## TASK DESCRIPTION
The answer is one number. Say how many lines in the entries below include the word "ring".

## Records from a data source
[Start of Attachment]

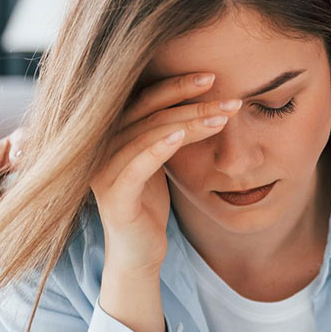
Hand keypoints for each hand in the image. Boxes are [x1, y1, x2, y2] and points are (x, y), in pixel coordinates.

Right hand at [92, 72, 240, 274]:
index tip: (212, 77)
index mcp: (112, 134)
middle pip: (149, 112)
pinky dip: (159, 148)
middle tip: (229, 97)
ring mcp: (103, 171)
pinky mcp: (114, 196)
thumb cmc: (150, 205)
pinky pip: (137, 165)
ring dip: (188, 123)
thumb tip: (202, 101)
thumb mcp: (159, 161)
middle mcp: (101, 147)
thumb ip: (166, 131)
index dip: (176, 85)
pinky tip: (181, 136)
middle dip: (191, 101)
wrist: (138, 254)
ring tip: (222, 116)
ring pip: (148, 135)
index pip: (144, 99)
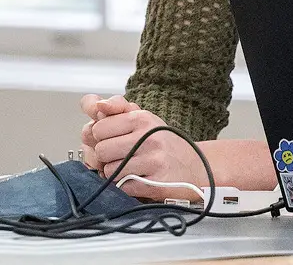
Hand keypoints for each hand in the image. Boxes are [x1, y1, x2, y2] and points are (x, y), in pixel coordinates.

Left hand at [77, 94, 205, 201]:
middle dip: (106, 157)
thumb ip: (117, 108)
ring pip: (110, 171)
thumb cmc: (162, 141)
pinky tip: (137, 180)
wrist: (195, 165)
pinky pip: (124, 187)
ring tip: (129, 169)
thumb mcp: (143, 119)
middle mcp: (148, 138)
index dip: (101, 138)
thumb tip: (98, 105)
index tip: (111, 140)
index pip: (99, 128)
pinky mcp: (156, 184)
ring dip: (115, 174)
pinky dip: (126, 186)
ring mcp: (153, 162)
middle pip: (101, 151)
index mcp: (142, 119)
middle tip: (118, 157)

[End of Attachment]
[Start of Attachment]

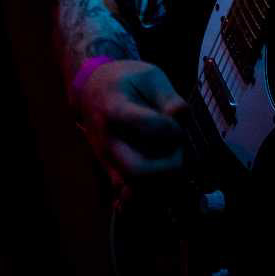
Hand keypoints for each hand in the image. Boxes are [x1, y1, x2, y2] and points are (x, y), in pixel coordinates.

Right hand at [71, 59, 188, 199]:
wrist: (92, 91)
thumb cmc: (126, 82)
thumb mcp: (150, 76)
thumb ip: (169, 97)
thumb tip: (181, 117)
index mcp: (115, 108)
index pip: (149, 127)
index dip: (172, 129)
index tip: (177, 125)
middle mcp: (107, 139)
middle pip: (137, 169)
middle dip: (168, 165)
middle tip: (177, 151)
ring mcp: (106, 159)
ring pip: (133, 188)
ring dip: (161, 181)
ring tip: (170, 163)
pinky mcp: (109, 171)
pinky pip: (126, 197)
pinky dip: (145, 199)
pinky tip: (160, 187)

[End of Attachment]

## WRITTEN REPLY
12